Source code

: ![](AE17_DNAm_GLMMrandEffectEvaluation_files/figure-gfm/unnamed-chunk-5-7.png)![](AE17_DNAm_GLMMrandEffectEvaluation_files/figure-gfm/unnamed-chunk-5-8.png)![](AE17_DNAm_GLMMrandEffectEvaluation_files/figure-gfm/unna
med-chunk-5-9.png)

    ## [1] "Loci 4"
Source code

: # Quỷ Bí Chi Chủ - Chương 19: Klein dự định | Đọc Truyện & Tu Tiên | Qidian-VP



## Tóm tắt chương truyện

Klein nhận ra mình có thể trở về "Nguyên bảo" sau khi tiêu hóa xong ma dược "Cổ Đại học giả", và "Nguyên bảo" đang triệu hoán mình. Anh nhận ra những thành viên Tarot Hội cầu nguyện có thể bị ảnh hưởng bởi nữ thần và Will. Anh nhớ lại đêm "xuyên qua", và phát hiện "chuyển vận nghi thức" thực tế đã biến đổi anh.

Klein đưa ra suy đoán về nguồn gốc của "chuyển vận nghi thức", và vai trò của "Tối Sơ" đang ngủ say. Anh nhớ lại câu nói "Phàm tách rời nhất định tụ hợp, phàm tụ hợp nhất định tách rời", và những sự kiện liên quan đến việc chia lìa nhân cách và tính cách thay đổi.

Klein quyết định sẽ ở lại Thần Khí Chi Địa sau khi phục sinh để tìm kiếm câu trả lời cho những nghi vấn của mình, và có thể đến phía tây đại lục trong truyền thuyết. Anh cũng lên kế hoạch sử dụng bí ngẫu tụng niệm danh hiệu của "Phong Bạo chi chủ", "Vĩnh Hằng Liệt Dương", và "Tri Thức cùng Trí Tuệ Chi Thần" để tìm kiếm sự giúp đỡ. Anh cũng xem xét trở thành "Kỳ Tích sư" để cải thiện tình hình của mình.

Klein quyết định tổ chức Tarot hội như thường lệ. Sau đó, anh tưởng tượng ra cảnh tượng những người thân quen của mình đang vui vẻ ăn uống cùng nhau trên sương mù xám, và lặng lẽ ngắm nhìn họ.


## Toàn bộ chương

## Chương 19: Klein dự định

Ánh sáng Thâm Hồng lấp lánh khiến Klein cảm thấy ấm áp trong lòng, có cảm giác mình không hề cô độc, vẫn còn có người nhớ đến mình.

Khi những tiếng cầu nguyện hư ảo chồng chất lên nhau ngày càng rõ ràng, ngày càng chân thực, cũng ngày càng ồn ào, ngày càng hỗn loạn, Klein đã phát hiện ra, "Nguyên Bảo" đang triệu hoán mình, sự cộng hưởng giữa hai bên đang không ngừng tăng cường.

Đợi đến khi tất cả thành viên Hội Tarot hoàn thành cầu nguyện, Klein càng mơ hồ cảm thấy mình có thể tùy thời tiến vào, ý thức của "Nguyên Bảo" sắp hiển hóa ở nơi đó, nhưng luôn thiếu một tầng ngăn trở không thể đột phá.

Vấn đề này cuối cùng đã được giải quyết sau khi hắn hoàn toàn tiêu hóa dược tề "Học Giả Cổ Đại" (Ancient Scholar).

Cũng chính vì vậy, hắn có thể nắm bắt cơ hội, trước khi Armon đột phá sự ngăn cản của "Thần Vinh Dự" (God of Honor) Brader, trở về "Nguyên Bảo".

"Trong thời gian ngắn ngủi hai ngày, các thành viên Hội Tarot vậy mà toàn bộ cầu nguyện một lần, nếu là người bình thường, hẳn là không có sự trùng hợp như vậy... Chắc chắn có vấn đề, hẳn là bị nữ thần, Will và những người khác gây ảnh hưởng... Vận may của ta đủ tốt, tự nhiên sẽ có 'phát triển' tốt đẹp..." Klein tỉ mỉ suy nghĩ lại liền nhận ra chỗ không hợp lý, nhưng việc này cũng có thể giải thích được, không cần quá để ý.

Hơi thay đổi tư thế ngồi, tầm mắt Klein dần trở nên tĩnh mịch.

———

**Exercise details:** In the listing above, find the line with "## Chương 19: Klein dự định" and the line with "Khi những tiếng", then print exactly those lines and every line between them.

**Response to the exercise:**
## Chương 19: Klein dự định

Ánh sáng Thâm Hồng lấp lánh khiến Klein cảm thấy ấm áp trong lòng, có cảm giác mình không hề cô độc, vẫn còn có người nhớ đến mình.

Khi những tiếng cầu nguyện hư ảo chồng chất lên nhau ngày càng rõ ràng, ngày càng chân thực, cũng ngày càng ồn ào, ngày càng hỗn loạn, Klein đã phát hiện ra, "Nguyên Bảo" đang triệu hoán mình, sự cộng hưởng giữa hai bên đang không ngừng tăng cường.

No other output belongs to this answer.